What the two colleagues experience in the middle of the Ruhr area also applies in one way or another to the other soccer strongholds in NRW such as Cologne, Dortmund and Düsseldorf. In general, football fans have behaved responsibly since the Bundesliga resumed. Neither at the stadiums nor in the city centers were there any significant violations of the Corona protection regulations or criminal law provisions. "I have to praise the fans. Despite all the understandable emotions, it was genuine fair play," emphasized NRW Minister of the Interior Herbert Reul. The match days have shown that health protection and soccer enthusiasm can be combined in these difficult times. As on this dark Sunday in Gelsenkirchen, no soccer fans were detected in the vicinity of the stadiums or in the city area at the vast majority of matches. Instead, fans watched the matches on television and radio.

Before corona, however, tens of thousands of fans flocked to the arena, which opened in the summer of 2001. Bauer and Maluchnik would mingle with them and stay nearby during the game so that they could intervene if trouble threatened. For example, in a classic case of "group dynamic incidents": Blue and white fan groups move towards the visitors' block. "Thanks to our experience, we can assess quite well whether it is still worth communicating with the leaders of the groups to try and calm the situation," says Bauer. "Or whether the deployment of closed units is necessary as a last resort." Overall, however, the relationship between the SKBs and Ultras and co. has improved recently - at least at Schalke.

Today, something completely different is needed: There are rumors that some fans want to vent their anger about the miserable performance of Schalke's eleven and confront the players on their way from the hotel to the stadium. Because the players' quarantine accommodation is just around the corner, the team will make this short journey on foot rather than in the team bus. Bauer and Maluchnik are on hand, but the supporters clearly don't have the energy for this protest either - once again, no one is there.

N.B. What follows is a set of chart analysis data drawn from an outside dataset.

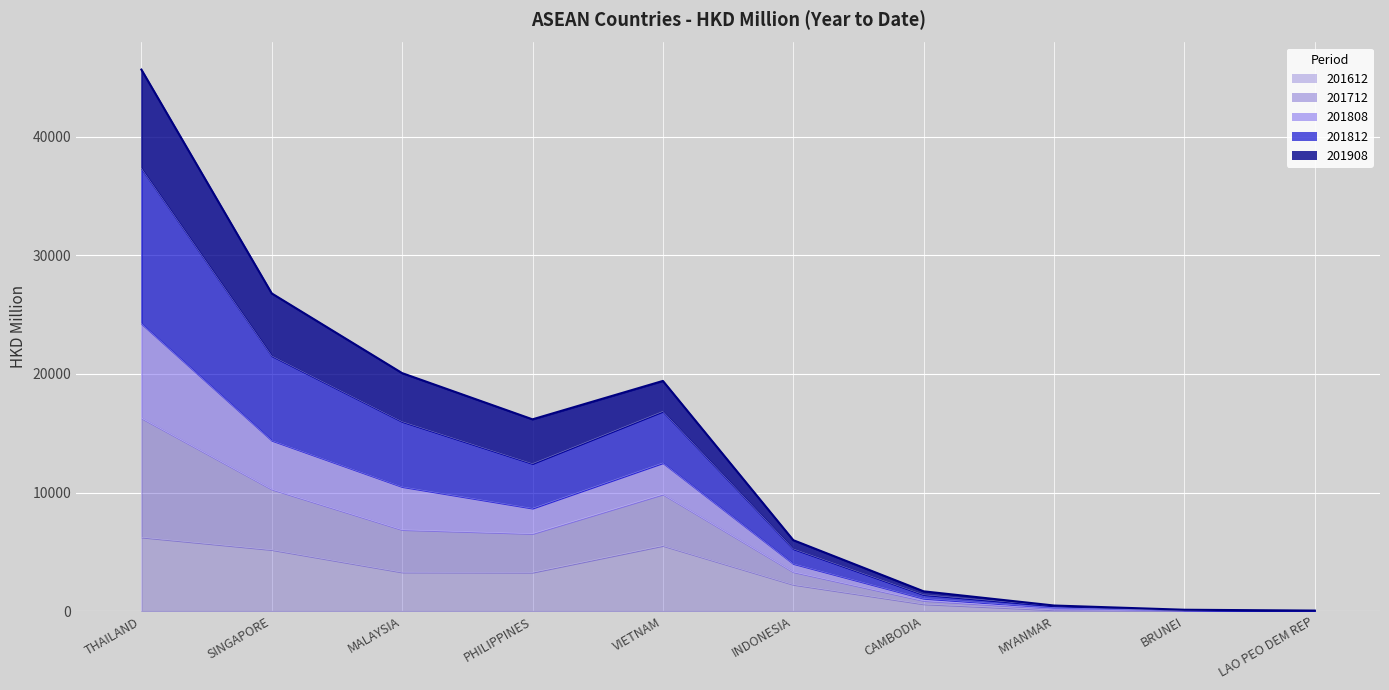

The value of 201712 at LAO PEO DEM REP is 33.6. True or false?

True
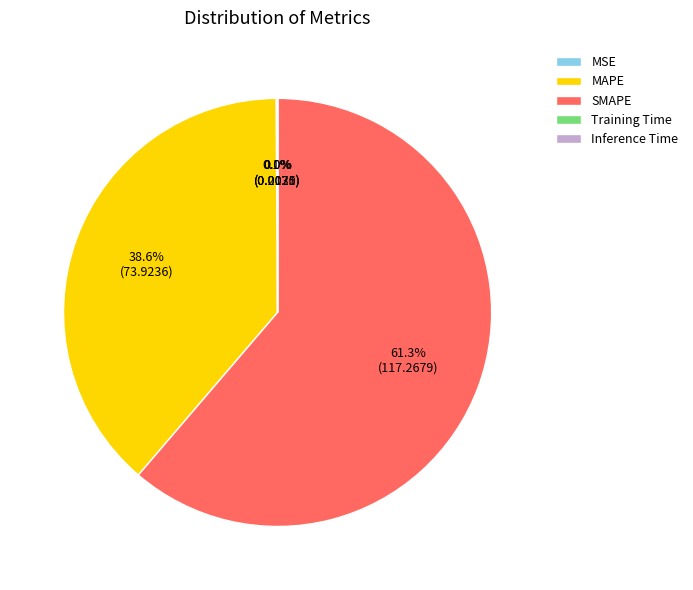

Is it true that MAPE is 39% of the pie?

True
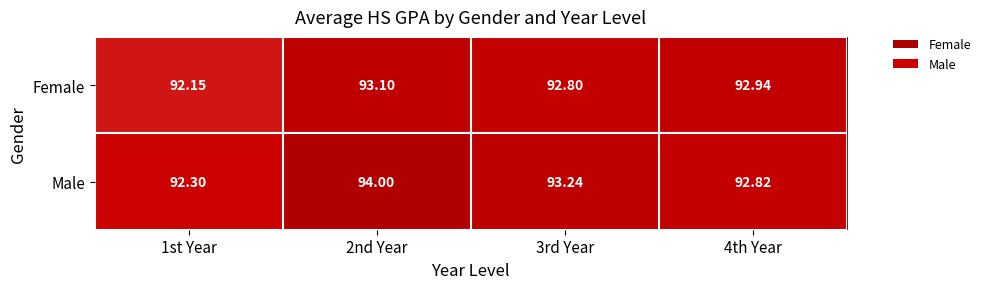

Between 1st Year and 2nd Year, which series saw the biggest shift?

Male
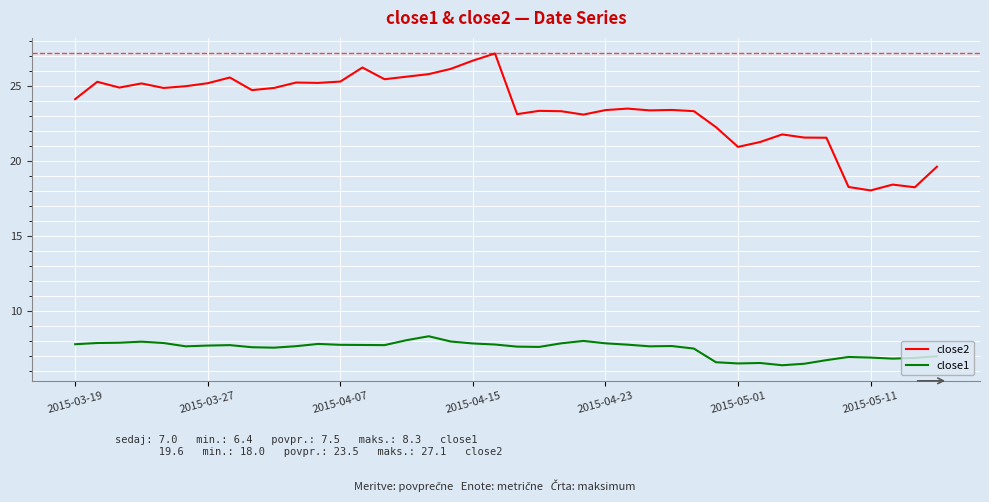

How many lines are shown in the chart?

2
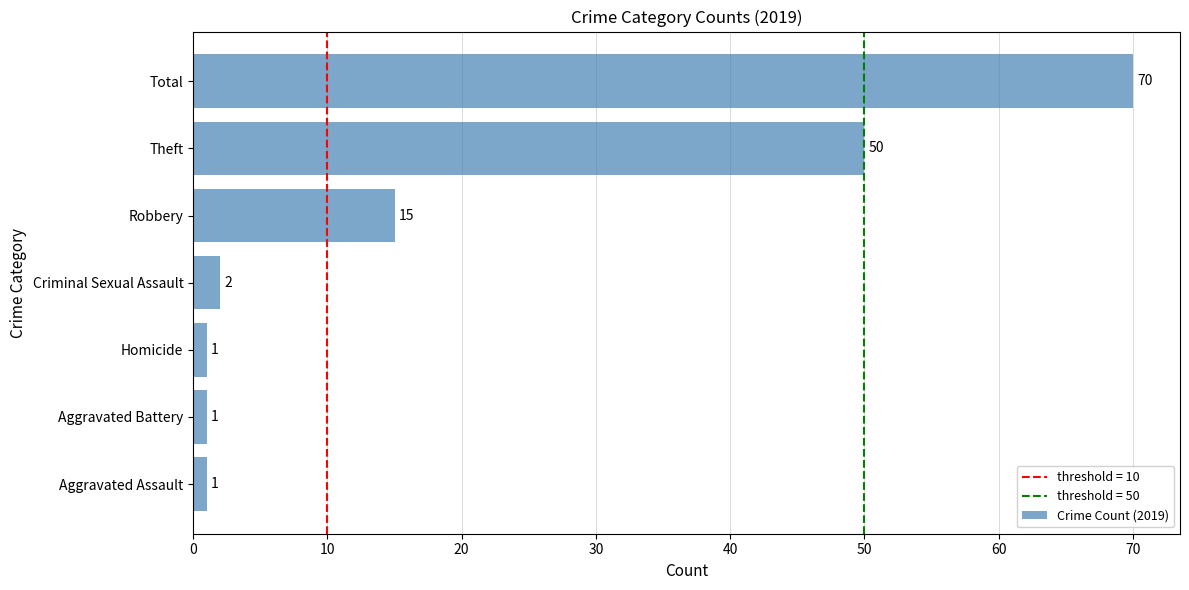

Is it true that the value at Robbery is 8?

False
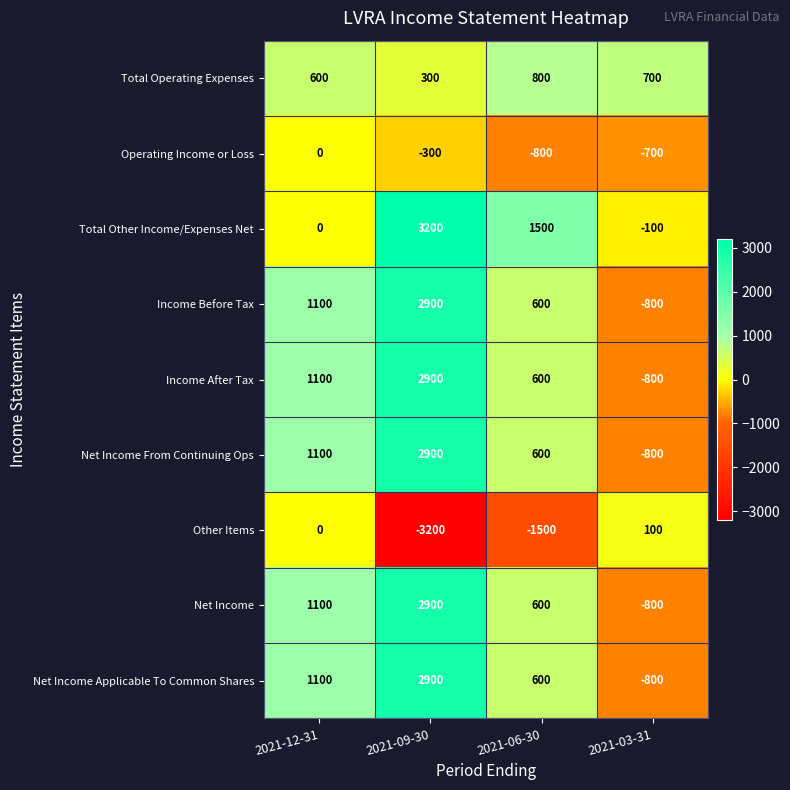

What is the sum of the Other Items values at 2021-12-31 and 2021-09-30?

-3200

The officials, one a Schalke fan, the other a "sympathizer", watch the game from the command post. The room with a view of the pitch and stands contains, among other things, the cameras that help identify the rioters in the event of a riot. After the final whistle (the game ends 1:1), the police officers have a final tour of the Ruhr metropolis. Unsurprisingly, the situation has not changed. All of this is recorded in the progress report and the entire operation is carefully written down. Then it's over. Another 6-day week lies behind the officers.

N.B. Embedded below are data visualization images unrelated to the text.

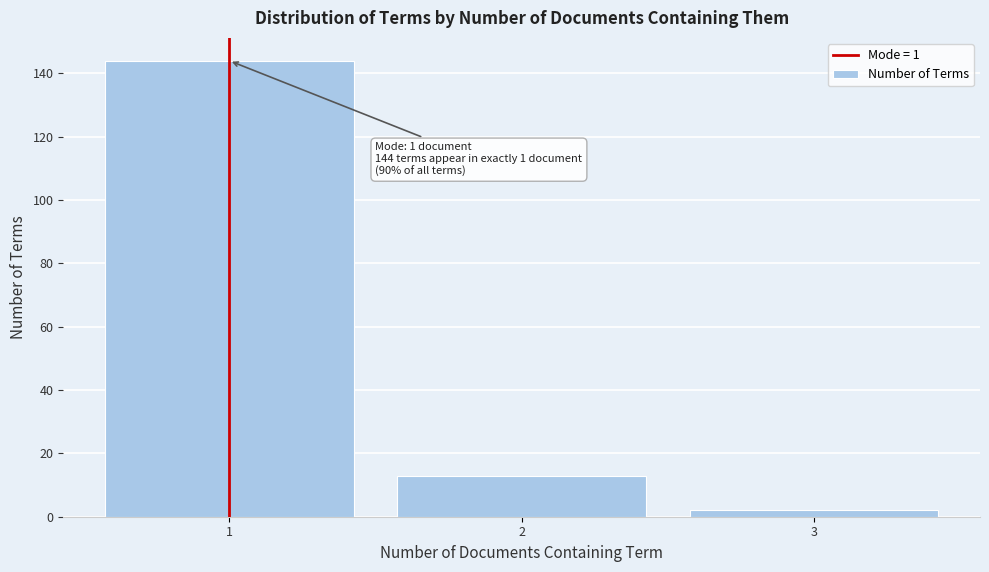

Over which range of the x-axis is the bar tallest?

0.5 to 1.5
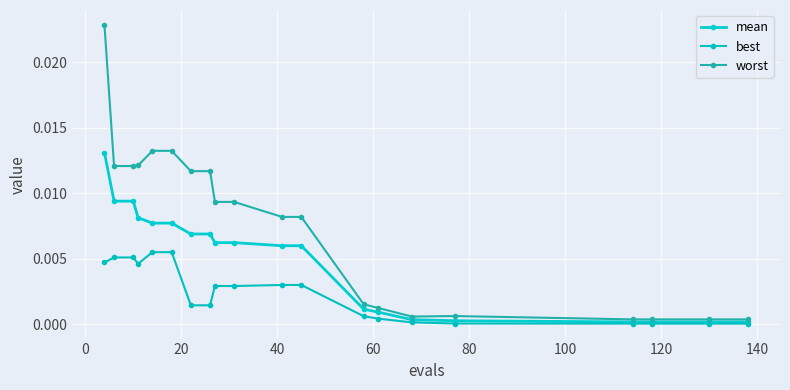

Does the chart display data point markers on the line(s)?

Yes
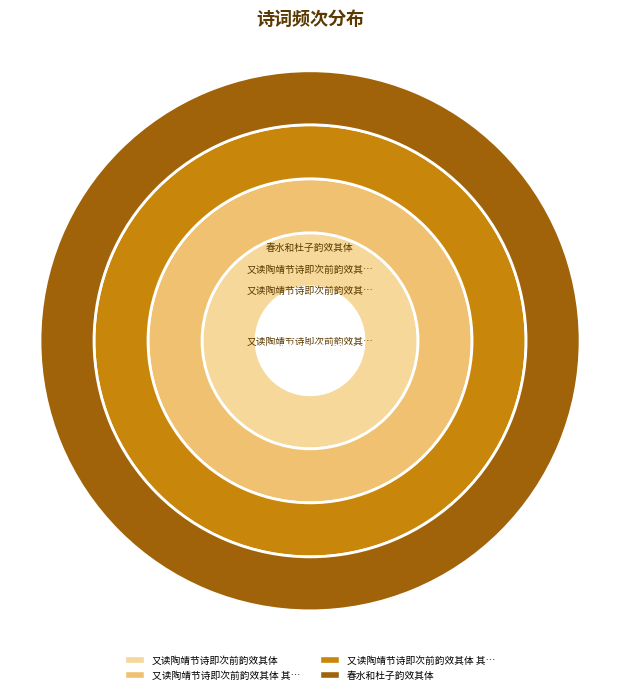

How many slices are in this pie chart?

4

At the farewell, Maluchnik hands over his business card. It reads "Dirk Maluchnik - scene expert/spotter". "In English, 'spotter' is our job title. We used to work at international matches," he explains. "But that was some time ago now." And the way things are going at Schalke at the moment, Milan, Madrid and co. are unlikely to be among the locations where the two officials will be working in the near future.